The insects are the animal group with most diversity of species. Almost 750000 insect species are known, about 55% of the total already cataloged species of living beings (compare with mammals, with no more than 4000 known species). It is calculated however that the number of unknown species of insects may be over 2 million. The insect population on the planet is estimated to be more than 10 quintillion (1000000000000000000) individuals.

The great evolutionary success of insects is due to factors such as: small size and alimentary diversity, making possible the exploration of numerous different ecological niches; wings that provided more geographic spread; the tracheal respiration that gave them motor agility; high reproductive rates with production of great numbers of descendants.

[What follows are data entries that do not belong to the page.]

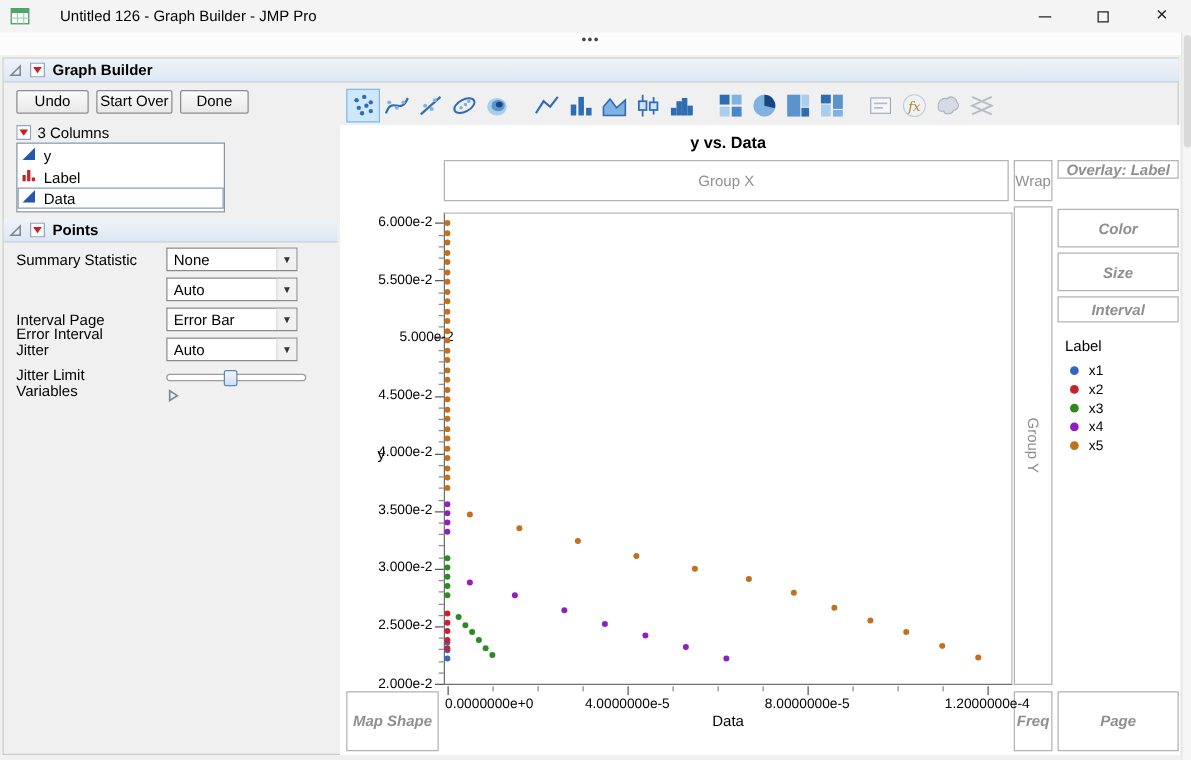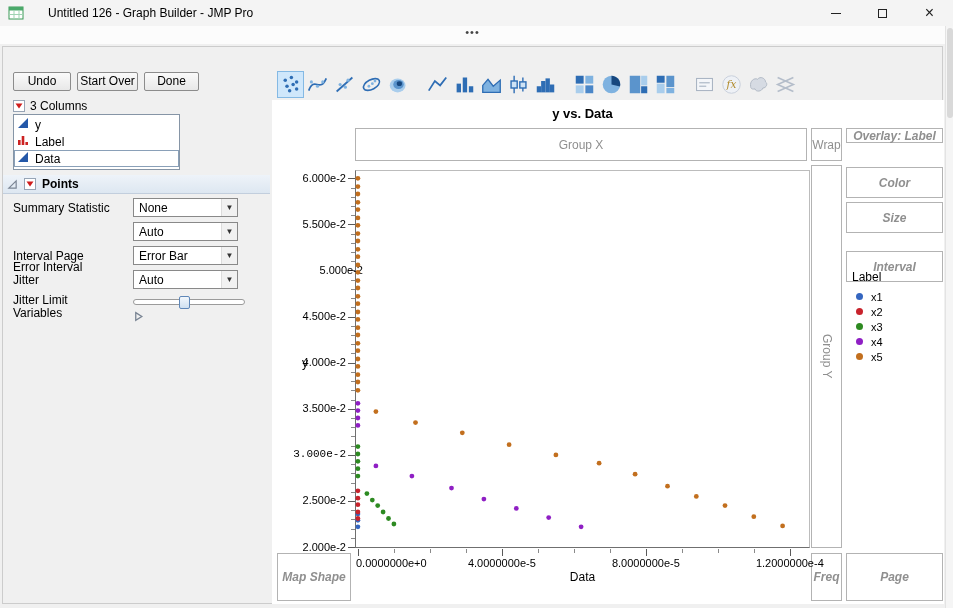"Graph Builder" div.section-header { html: none -> <div> <span> <svg> <polygon></polygon> </svg> </span> <span> <svg> <rect></rect> <polygon></polygon> </svg> </span> <span>Graph Builder</span> </div> }
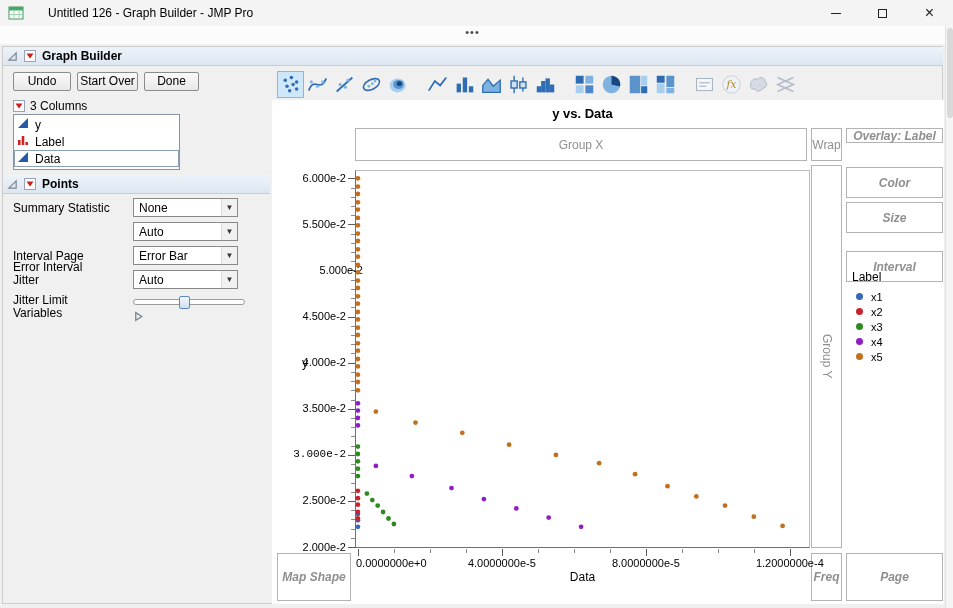"Interval" div.zone { height: 31px -> 21px; top: 251px -> 237px }
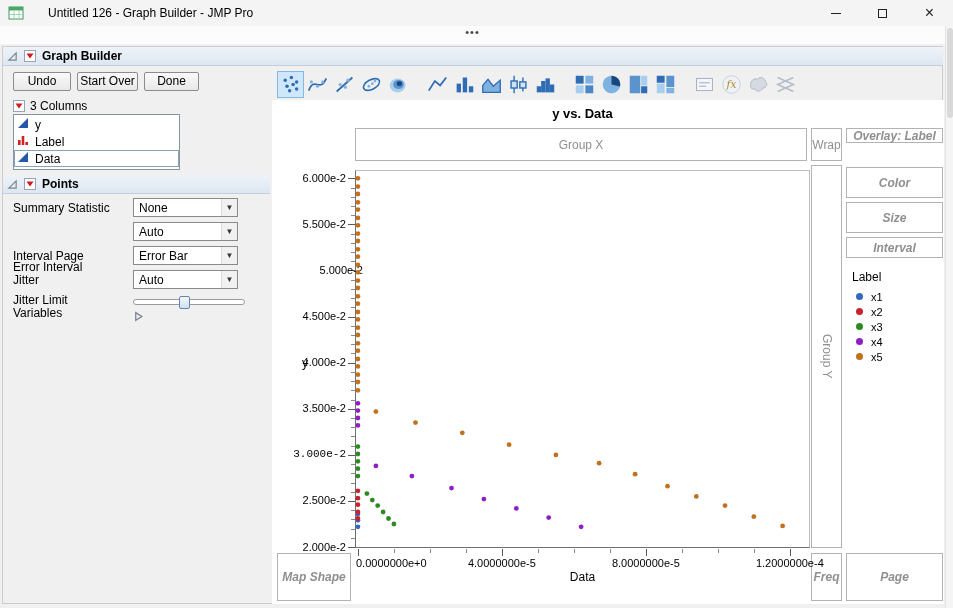"3.000e-2" div.tick-label { font-family: Liberation Mono, monospace -> none }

32. What are some examples of beings of the phylum Arthropoda that present a high level of behavioral sophistication?
Insects like some species of bees, wasps, ants and termites form societies that include hierarchy and job division among members. Spiders build sophisticated external structures, webs, mainly to serve as a trap for capturing prey. Another example is the communication mechanism in some bees known as the bee dance by which an individual signal to others information about the spatial position of flower fields and other nectar sources.




33. Arthropod identity card. How are arthropods characterized according to examples of representing beings, basic morphology, type of symmetry, germ layers and coelom, digestive system, respiratory system, circulatory system, excretory system, nervous system and types of reproduction?
Examples of representing beings: cockroaches, flies, crabs, lobsters, shrimps, spiders, scorpions, mites. Basic morphology: segmented body (metameric), articulated limbs, chitinous exoskeleton, periodic ecdysis. Type of symmetry: bilateral. Germ layers and coelom: triploblastics, coelomates. Digestive system: complete. Respiratory system: tracheal in insects, branchial in crustaceans, tracheal and book lungs in arachnids. Circulatory system: open, hemocyanin in crustaceans and arachnids. Excretory system: malpighian tubules in insects, green glands in crustaceans, malpighian tubules and coxal glands in arachnids. Nervous system: ganglial. Types of reproduction: sexual, with or without larval stage in insects and crustaceans, metamorphosis in some insects, no larval stage in arachnids.